▸ Provided information
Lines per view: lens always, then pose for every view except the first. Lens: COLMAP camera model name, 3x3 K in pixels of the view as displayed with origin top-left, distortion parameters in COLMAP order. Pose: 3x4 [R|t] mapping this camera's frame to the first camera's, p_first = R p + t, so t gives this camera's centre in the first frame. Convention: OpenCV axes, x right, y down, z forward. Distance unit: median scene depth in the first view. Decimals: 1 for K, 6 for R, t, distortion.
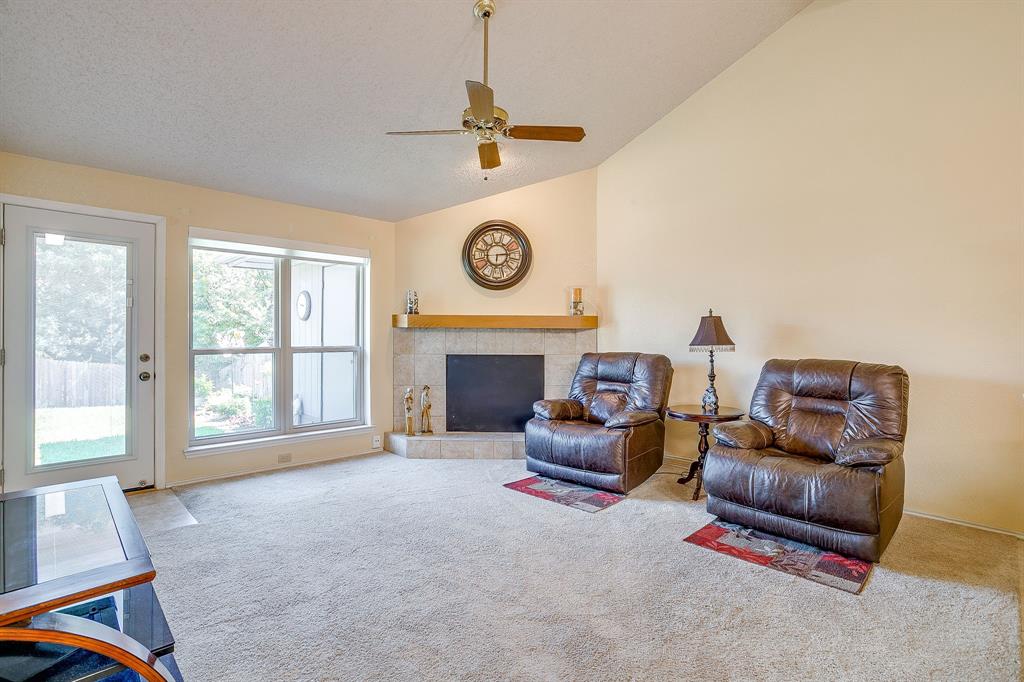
lens RADIAL K [[498.4, 0, 512.1], [0, 498.4, 335.6], [0, 0, 1]] dist [-0.059642, 0.037970]
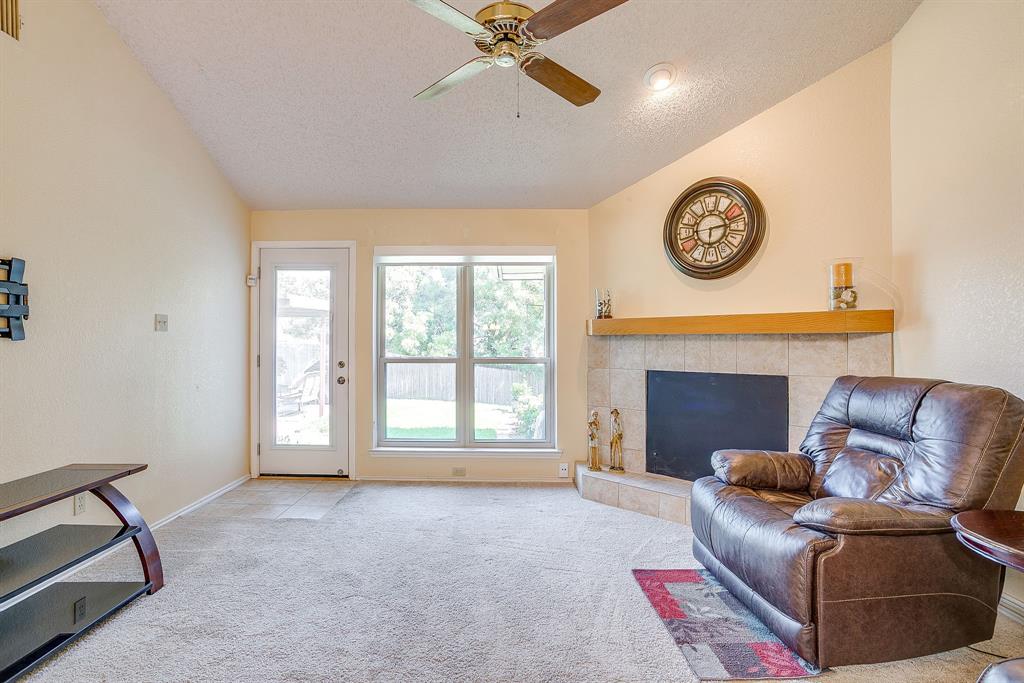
lens RADIAL K [[503.3, 0, 496.9], [0, 503.3, 339.8], [0, 0, 1]] dist [-0.060134, 0.039965]
pose [[0.702402, -0.007744, -0.711739, 0.262909], [0.000057, 0.999941, -0.010824, -0.000091], [0.711781, 0.007563, 0.702361, 0.318051]]
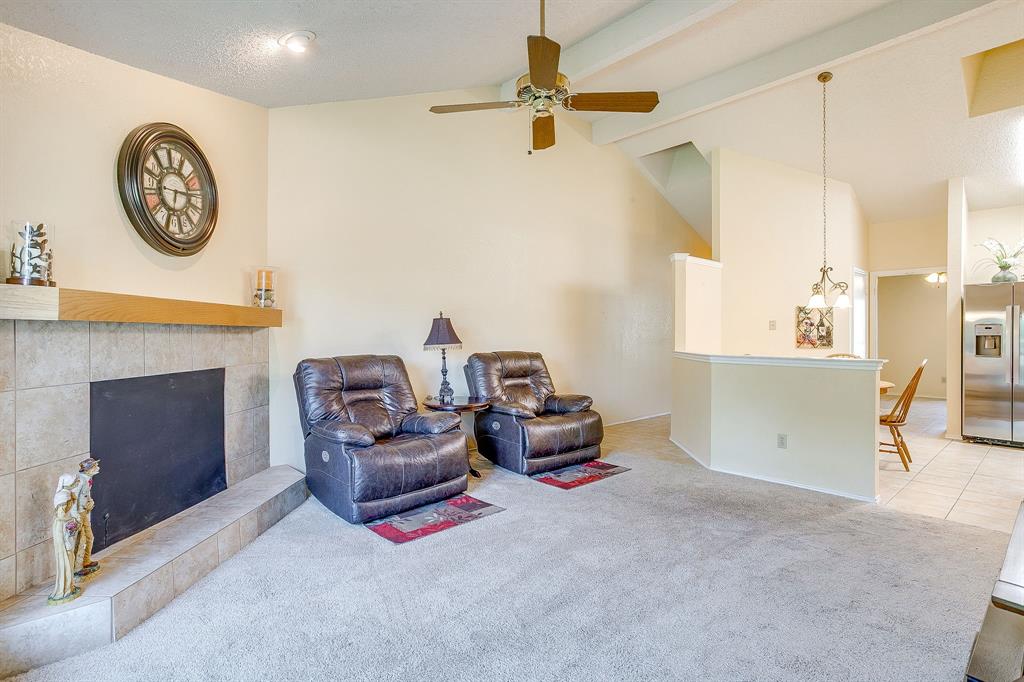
lens RADIAL K [[498.4, 0, 512.1], [0, 498.4, 335.6], [0, 0, 1]] dist [-0.059642, 0.037970]
pose [[0.043202, -0.006758, 0.999044, -0.577517], [0.005436, 0.999964, 0.006529, -0.004819], [-0.999052, 0.005148, 0.043237, 0.633814]]
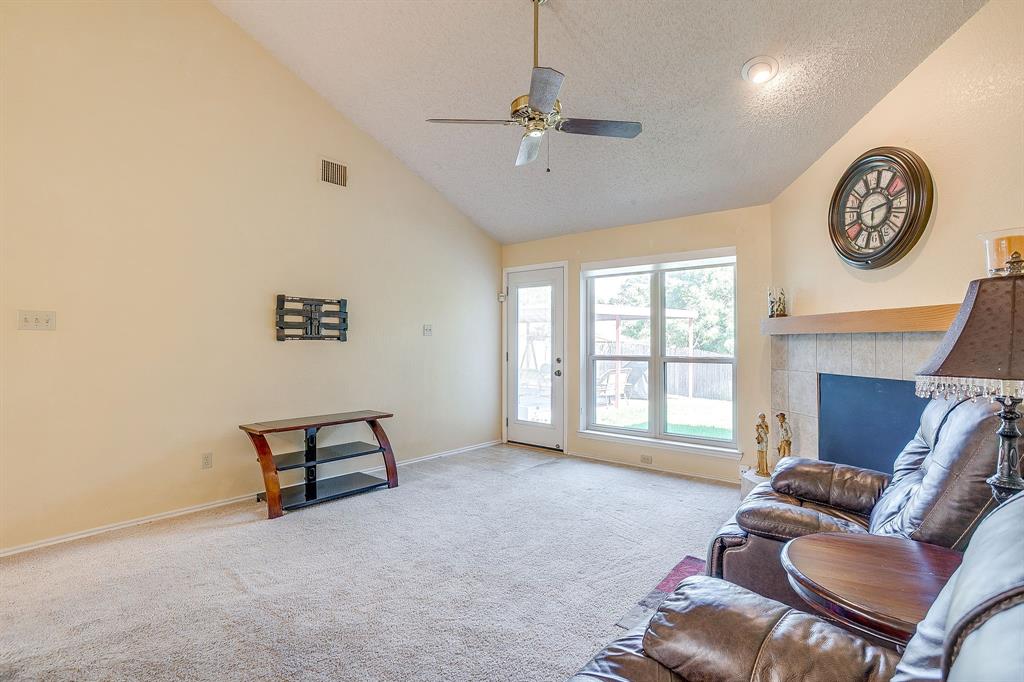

▸ Assignment
Replace "Decimals" with "Decimal places" and write out all the lines of the material again, changing nothing else. Leave out the pictures.

▸ Solution to the exercise
Lines per view: lens always, then pose for every view except the first. Lens: COLMAP camera model name, 3x3 K in pixels of the view as displayed with origin top-left, distortion parameters in COLMAP order. Pose: 3x4 [R|t] mapping this camera's frame to the first camera's, p_first = R p + t, so t gives this camera's centre in the first frame. Convention: OpenCV axes, x right, y down, z forward. Distance unit: median scene depth in the first view. Decimal places: 1 for K, 6 for R, t, distortion.
lens RADIAL K [[498.4, 0, 512.1], [0, 498.4, 335.6], [0, 0, 1]] dist [-0.059642, 0.037970]
lens RADIAL K [[503.3, 0, 496.9], [0, 503.3, 339.8], [0, 0, 1]] dist [-0.060134, 0.039965]
pose [[0.702402, -0.007744, -0.711739, 0.262909], [0.000057, 0.999941, -0.010824, -0.000091], [0.711781, 0.007563, 0.702361, 0.318051]]
lens RADIAL K [[498.4, 0, 512.1], [0, 498.4, 335.6], [0, 0, 1]] dist [-0.059642, 0.037970]
pose [[0.043202, -0.006758, 0.999044, -0.577517], [0.005436, 0.999964, 0.006529, -0.004819], [-0.999052, 0.005148, 0.043237, 0.633814]]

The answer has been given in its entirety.